E2. Salyg1n and Array (hard version)

https://codeforces.com/contest/1867/problem/E1

https://codeforces.com/contest/1867/problem/E2

1 second / 256 megabytes

standard input / standard output

Problem (hard version)

This is the hard version of the problem. The only difference between the versions is the limit on the number of queries. In this version, you can make no more than 57 queries. You can make hacks only if both versions of the problem are solved.

This is an interactive problem!

salyg1n has given you a positive integer $k$ and wants to play a game with you. He has chosen an array of $n$ integers $a_1,a_2,\dots ,a_n$ ($1\le a_i\le {10}^9$). You must print $a_1\oplus a_2\oplus \dots \oplus a_n$, where $\oplus$ denotes the bitwise XOR operation.
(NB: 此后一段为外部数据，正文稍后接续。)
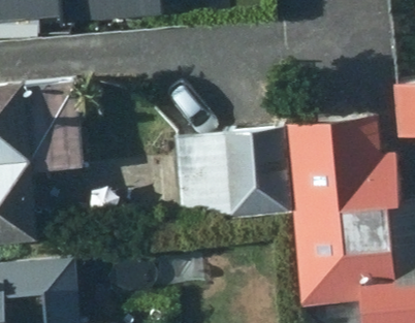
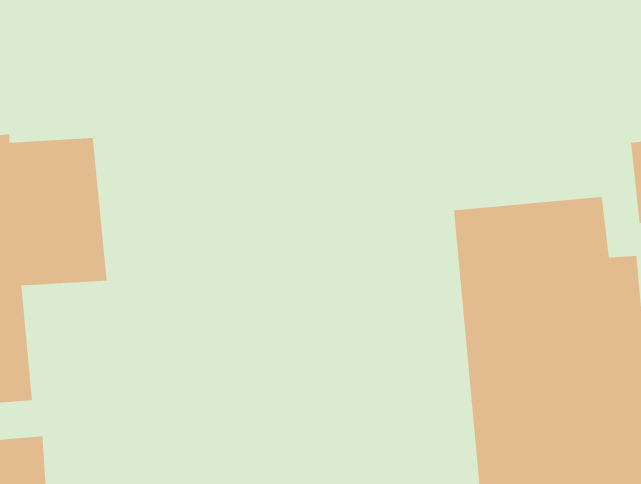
building: [178,129,290,222] -> none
You can make queries of the following type:

• $?$ $i$: in response to this query, you will receive $a_i\oplus a_{i+1}\oplus \dots \oplus a_{i+k-1}$. Also, after this query, the subarray $a_i,a_{i+1},\dots ,a_{i+k-1}$ will be reversed, i.e., the chosen array $a$ will become: $a_1,a_2,\dots a_{i-1},a_{i+k-1},a_{i+k-2},\dots ,a_{i+1},a_i,a_{i+k},\dots ,a_n$.

You can make no more than $57$ queries to answer the problem.

Input

The first line contains a single integer $t$ ($1\le t\le 1000$) – the number of test cases.

Interaction

The interaction between your program and the jury's program begins with reading two positive even integers $n$ and $k$ ($1\le k\le n\le k^2\le 2500$) – the length of the chosen array and the length of the query subarray, respectively.

To find the value of $a_i\oplus a_{i+1}\oplus \dots \oplus a_{i+k-1}$, print the query in the format $?$ $i$ ($1\le i\le n-k+1$). Then read a single integer – the answer to your query.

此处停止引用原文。